- _DOCUMENT TEXT_:
/---

Motivation and Metacognition

One of the most common issues teachers face is keeping their students motivated and aware of their own cognitive processes during learning experiences. This is because student comprehension becomes more difficult if students lack the motivation to remain present and engaged in the construction of their knowledge. If left unaddressed, this lack of motivation can lead to poor academic performance. Another factor that can impact student comprehension and performance is metacognition. Metacognition refers to an individual’s awareness and critical analysis of their own thought processes and cognitive ability. It is an important determiner of student performance, because if students are aware of their own comprehension and cognitive processes, they are better positioned to revise or discontinue them when needed.

Student Motivation

There are two types of motivation that may influence how engaged students are in a learning experience and the value they hope to or should derive out of it:

  1. Intrinsic motivation. This refers to the internal or personal factors (specific to each student) that a student uses to determine their field of study as well as how well they perform in that field. To put it another way, intrinsic motivation refers to the motivation that stems internally from individual students. Intrinsic motivators can therefore answer questions such as “Why am I studying this subject?” They therefore include personal reasons such as an interest in the subject matter, a sense of accomplishment associated with mastery, and an aptitude for the field (Vanderbilt University, 2017). Due to the personal nature of intrinsic motivation, it is often more sustainable than extrinsic motivation. Attempts at fostering intrinsic motivation should therefore focus on student learning (understanding and growth) rather than focusing on performance alone. That said, there are potential drawbacks associated with this type of motivation. Fostering intrinsic motivation requires teachers to have a deeper understanding of the personal reasons motivating students, and learning this information may be a lengthy process (during which you build and nurture student-teacher relationships). The effects of this process may also take time to manifest in the form of improved student performance (Bain, 2004).
  2. Extrinsic motivation. This refers to the external factors that are used to encourage students to participate and perform well in their learning experiences. (Bain, 2004). Extrinsic motivators are the external factors that influence student motivation and performance. These include the expectations of influential individuals (for example, parents, guardians, role models, and mentors), the earning potential associated with that field or qualification, and academic performance (grades) (Vanderbilt University, 2017). Extrinsic motivators answer questions like “What do I get out of this course?”One of the advantages of extrinsic motivation is that it can be quick to result in improved student performance. For example, if a student fails an assignment, this may motivate them to improve their performance ahead of their next assignment. Extrinsic motivators are therefore also broadly-applicable and not reliant on existing student-teacher relationships. However, extrinsic motivators may become ineffective over time. Students may require stronger rewards (or punishments) to keep them engaged throughout the learning journey. The removal of rewards or punishments may result in demotivation (Bain, 2004).

\---

- _MATERIAL_:

/---

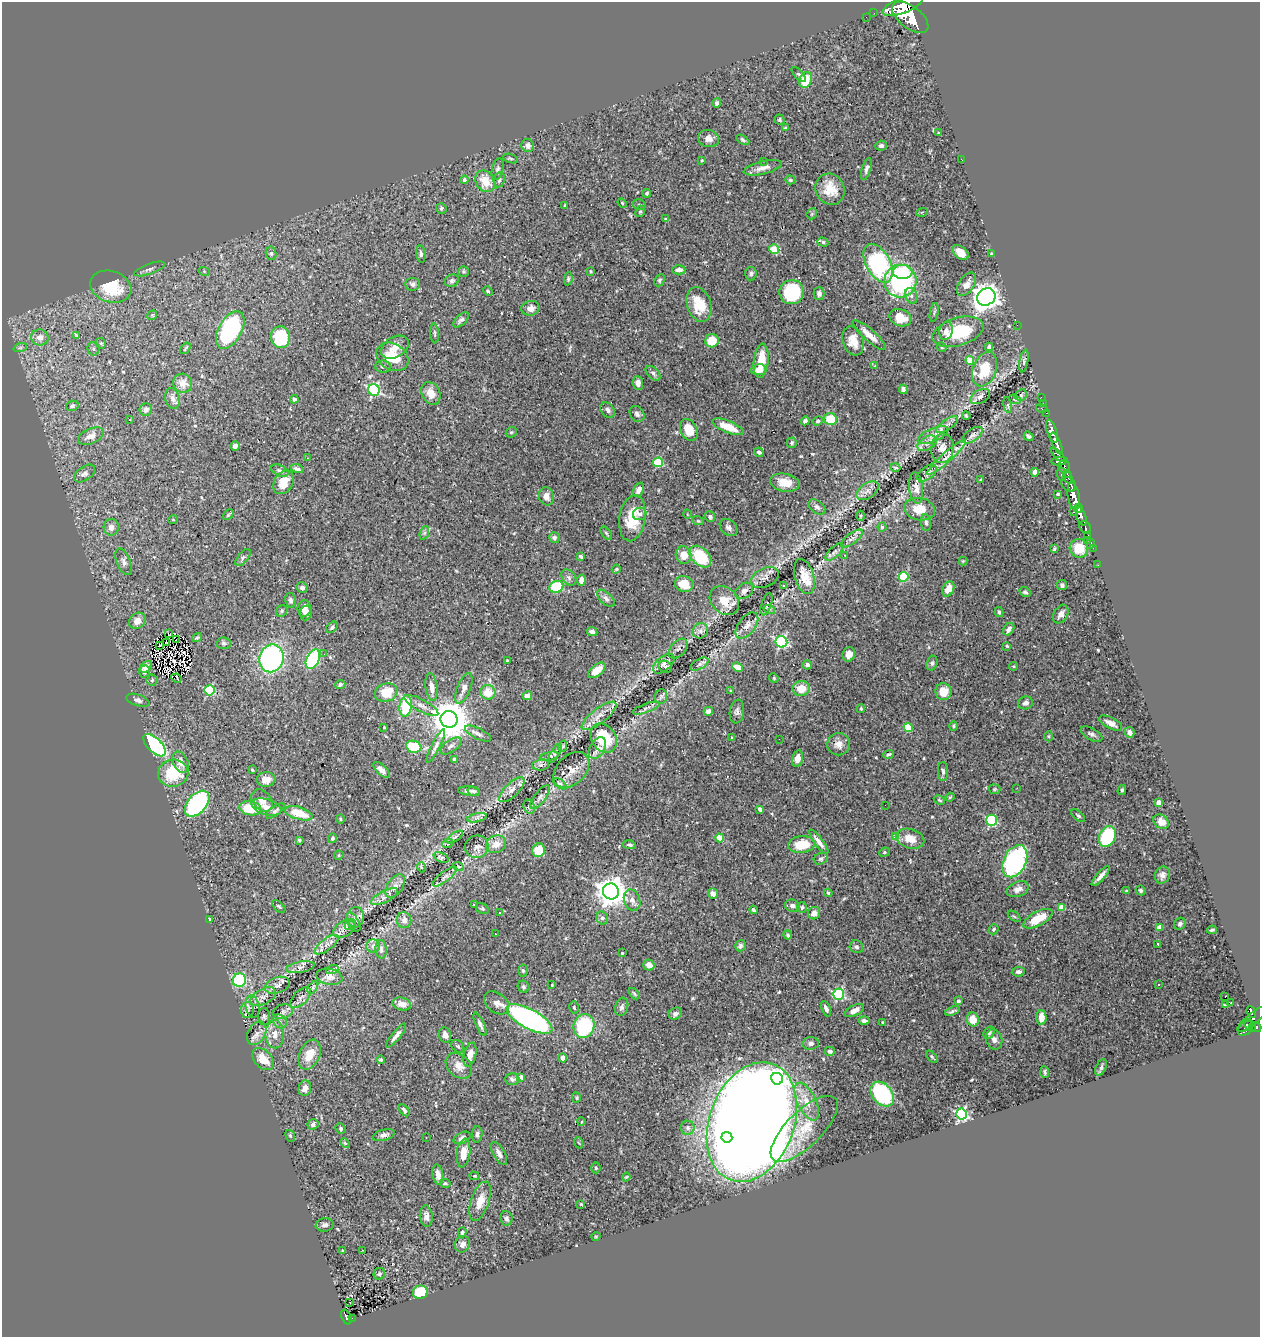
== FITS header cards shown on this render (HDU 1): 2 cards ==
NAXIS1  =                 1258
NAXIS2  =                 1335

\---

- _DO THIS_: Continue the text on student motivation and metacognition from the point where it ends.

- _THE RESULT_:
Bain (2004) identifies numerous research-based strategies that teachers can use to motivate their students. These include:

  1. Engage your students. Let your passion for the content influence how you present it to students. The more engaged you are, the more motivated they may become.
  2. Build student-teacher relationships. Learning about each of your students and investing in their performance will encourage their personal investment in their performance.
  3. Contextualize information. Use examples to show students why their performance and comprehension of the content is valuable beyond the learning experience.
  4. Use active learning techniques. Active learning techniques give students the opportunity to engage with their academic growth, development, and performance.
  5. Create realistic learning goals (outcomes). By identifying the goals that a student is expected to achieve, you make them aware of milestones they can use to measure and drive their performance.
  6. Test and grade students appropriately. Use assignments to gauge what students know, and how well they know it. Students can then use these assignments to identify areas for improvement.
  7. Provide regular feedback. Feedback, both in the form of praise and constructive criticism, will motivate students to hone their knowledge and skills.
  8. Encourage active participation. Give students the opportunity to further participate in their learning journey by allowing them to identify individual topics for their projects, for example.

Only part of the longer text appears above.